RECORD SET:
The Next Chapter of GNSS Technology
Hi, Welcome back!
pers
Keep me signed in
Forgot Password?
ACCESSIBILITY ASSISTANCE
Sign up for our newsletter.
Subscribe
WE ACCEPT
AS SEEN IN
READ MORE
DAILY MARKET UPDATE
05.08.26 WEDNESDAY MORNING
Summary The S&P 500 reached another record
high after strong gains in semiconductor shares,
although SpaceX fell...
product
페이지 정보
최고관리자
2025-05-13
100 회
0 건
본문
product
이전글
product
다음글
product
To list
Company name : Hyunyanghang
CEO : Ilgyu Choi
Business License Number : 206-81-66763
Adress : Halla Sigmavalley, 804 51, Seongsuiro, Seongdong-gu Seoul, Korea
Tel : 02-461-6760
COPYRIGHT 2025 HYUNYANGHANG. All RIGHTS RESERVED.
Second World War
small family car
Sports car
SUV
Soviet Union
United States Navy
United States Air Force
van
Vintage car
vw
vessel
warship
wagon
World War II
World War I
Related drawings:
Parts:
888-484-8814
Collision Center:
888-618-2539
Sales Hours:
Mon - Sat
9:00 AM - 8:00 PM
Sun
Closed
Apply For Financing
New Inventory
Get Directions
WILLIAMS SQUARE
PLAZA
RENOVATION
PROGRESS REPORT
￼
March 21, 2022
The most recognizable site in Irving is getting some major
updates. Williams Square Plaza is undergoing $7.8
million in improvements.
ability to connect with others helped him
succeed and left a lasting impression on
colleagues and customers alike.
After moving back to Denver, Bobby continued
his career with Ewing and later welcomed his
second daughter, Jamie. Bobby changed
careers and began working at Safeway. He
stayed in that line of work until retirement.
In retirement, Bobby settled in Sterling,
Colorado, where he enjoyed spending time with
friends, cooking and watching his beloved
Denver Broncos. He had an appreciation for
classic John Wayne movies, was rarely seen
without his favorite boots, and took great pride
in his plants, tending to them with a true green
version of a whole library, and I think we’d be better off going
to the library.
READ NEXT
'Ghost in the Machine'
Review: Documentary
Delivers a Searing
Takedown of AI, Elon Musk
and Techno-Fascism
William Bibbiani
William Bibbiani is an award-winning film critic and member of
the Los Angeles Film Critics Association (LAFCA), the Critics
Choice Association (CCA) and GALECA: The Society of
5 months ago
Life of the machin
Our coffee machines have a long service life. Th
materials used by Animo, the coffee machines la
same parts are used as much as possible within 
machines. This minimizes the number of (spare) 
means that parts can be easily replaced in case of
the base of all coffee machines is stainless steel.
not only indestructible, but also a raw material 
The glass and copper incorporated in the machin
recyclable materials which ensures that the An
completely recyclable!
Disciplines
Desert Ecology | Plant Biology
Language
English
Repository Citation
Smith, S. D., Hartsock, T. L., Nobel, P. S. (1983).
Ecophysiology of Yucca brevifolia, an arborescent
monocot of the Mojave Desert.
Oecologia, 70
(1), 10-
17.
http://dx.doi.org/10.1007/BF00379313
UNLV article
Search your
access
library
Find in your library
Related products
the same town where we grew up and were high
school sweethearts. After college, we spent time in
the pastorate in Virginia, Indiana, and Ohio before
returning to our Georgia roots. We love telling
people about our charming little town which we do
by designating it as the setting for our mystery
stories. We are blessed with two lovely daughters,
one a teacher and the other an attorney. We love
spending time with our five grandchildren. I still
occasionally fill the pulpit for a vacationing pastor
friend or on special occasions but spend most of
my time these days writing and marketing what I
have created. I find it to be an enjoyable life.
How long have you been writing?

PROBLEM:
Give again, exactly as written, every line from the first one above through the line that has "Summary The S&P 500 reached another record" in it.

REPLY TO THE TASK:
The Next Chapter of GNSS Technology
Hi, Welcome back!
pers
Keep me signed in
Forgot Password?
ACCESSIBILITY ASSISTANCE
Sign up for our newsletter.
Subscribe
WE ACCEPT
AS SEEN IN
READ MORE
DAILY MARKET UPDATE
05.08.26 WEDNESDAY MORNING
Summary The S&P 500 reached another record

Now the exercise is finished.